Output every record below exactly as it appears.
═══ Source information ═══
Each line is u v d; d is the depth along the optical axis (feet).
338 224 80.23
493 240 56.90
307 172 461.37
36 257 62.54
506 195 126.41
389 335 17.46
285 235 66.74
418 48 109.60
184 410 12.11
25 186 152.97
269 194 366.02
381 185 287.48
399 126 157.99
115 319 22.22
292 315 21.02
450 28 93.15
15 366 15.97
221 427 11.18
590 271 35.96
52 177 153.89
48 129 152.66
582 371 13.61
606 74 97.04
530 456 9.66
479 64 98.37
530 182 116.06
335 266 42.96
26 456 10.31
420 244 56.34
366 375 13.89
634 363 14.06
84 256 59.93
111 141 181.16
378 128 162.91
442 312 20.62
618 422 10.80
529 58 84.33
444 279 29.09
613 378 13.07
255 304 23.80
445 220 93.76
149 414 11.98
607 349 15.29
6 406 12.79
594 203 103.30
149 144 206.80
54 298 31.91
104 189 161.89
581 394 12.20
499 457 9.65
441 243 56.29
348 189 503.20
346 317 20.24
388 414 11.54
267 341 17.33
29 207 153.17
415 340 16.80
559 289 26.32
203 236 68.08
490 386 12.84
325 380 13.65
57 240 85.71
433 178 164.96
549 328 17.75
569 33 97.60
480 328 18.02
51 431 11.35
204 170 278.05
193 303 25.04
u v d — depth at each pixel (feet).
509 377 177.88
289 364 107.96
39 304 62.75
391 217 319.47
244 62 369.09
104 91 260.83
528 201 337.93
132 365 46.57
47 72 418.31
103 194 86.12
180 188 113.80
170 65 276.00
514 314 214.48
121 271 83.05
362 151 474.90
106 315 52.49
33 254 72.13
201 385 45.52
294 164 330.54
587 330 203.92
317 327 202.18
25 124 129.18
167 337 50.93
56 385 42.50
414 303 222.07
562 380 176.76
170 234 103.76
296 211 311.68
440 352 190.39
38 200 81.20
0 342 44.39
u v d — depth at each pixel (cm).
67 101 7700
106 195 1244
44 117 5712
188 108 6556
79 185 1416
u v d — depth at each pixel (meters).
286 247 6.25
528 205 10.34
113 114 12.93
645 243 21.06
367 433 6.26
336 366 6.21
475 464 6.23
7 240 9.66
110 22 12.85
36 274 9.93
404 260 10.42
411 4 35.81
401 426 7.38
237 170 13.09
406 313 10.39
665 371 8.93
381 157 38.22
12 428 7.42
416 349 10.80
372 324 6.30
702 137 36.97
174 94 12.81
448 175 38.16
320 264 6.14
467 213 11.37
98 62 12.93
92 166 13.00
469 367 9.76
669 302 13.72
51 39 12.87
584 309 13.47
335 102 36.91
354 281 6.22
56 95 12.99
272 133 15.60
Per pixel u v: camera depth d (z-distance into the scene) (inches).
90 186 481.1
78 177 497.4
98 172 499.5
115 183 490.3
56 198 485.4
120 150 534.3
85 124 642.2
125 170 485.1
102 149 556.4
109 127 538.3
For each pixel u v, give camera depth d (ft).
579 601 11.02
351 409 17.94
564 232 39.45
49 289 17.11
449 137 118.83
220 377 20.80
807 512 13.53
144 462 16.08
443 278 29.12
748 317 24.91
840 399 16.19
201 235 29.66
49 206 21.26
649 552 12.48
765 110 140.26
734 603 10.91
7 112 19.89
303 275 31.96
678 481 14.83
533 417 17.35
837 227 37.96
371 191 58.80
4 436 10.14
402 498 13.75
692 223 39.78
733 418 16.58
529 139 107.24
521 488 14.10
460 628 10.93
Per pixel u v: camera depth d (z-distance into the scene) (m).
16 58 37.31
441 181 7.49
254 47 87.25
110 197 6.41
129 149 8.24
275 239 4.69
═══
Task result –
Each line is u v d; d is the depth along the optical axis (feet).
338 224 80.23
493 240 56.90
307 172 461.37
36 257 62.54
506 195 126.41
389 335 17.46
285 235 66.74
418 48 109.60
184 410 12.11
25 186 152.97
269 194 366.02
381 185 287.48
399 126 157.99
115 319 22.22
292 315 21.02
450 28 93.15
15 366 15.97
221 427 11.18
590 271 35.96
52 177 153.89
48 129 152.66
582 371 13.61
606 74 97.04
530 456 9.66
479 64 98.37
530 182 116.06
335 266 42.96
26 456 10.31
420 244 56.34
366 375 13.89
634 363 14.06
84 256 59.93
111 141 181.16
378 128 162.91
442 312 20.62
618 422 10.80
529 58 84.33
444 279 29.09
613 378 13.07
255 304 23.80
445 220 93.76
149 414 11.98
607 349 15.29
6 406 12.79
594 203 103.30
149 144 206.80
54 298 31.91
104 189 161.89
581 394 12.20
499 457 9.65
441 243 56.29
348 189 503.20
346 317 20.24
388 414 11.54
267 341 17.33
29 207 153.17
415 340 16.80
559 289 26.32
203 236 68.08
490 386 12.84
325 380 13.65
57 240 85.71
433 178 164.96
549 328 17.75
569 33 97.60
480 328 18.02
51 431 11.35
204 170 278.05
193 303 25.04
u v d — depth at each pixel (feet).
509 377 177.88
289 364 107.96
39 304 62.75
391 217 319.47
244 62 369.09
104 91 260.83
528 201 337.93
132 365 46.57
47 72 418.31
103 194 86.12
180 188 113.80
170 65 276.00
514 314 214.48
121 271 83.05
362 151 474.90
106 315 52.49
33 254 72.13
201 385 45.52
294 164 330.54
587 330 203.92
317 327 202.18
25 124 129.18
167 337 50.93
56 385 42.50
414 303 222.07
562 380 176.76
170 234 103.76
296 211 311.68
440 352 190.39
38 200 81.20
0 342 44.39
u v d — depth at each pixel (cm).
67 101 7700
106 195 1244
44 117 5712
188 108 6556
79 185 1416
u v d — depth at each pixel (meters).
286 247 6.25
528 205 10.34
113 114 12.93
645 243 21.06
367 433 6.26
336 366 6.21
475 464 6.23
7 240 9.66
110 22 12.85
36 274 9.93
404 260 10.42
411 4 35.81
401 426 7.38
237 170 13.09
406 313 10.39
665 371 8.93
381 157 38.22
12 428 7.42
416 349 10.80
372 324 6.30
702 137 36.97
174 94 12.81
448 175 38.16
320 264 6.14
467 213 11.37
98 62 12.93
92 166 13.00
469 367 9.76
669 302 13.72
51 39 12.87
584 309 13.47
335 102 36.91
354 281 6.22
56 95 12.99
272 133 15.60
Per pixel u v: camera depth d (z-distance into the scene) (inches).
90 186 481.1
78 177 497.4
98 172 499.5
115 183 490.3
56 198 485.4
120 150 534.3
85 124 642.2
125 170 485.1
102 149 556.4
109 127 538.3
For each pixel u v, give camera depth d (ft).
579 601 11.02
351 409 17.94
564 232 39.45
49 289 17.11
449 137 118.83
220 377 20.80
807 512 13.53
144 462 16.08
443 278 29.12
748 317 24.91
840 399 16.19
201 235 29.66
49 206 21.26
649 552 12.48
765 110 140.26
734 603 10.91
7 112 19.89
303 275 31.96
678 481 14.83
533 417 17.35
837 227 37.96
371 191 58.80
4 436 10.14
402 498 13.75
692 223 39.78
733 418 16.58
529 139 107.24
521 488 14.10
460 628 10.93
Per pixel u v: camera depth d (z-distance into the scene) (m).
16 58 37.31
441 181 7.49
254 47 87.25
110 197 6.41
129 149 8.24
275 239 4.69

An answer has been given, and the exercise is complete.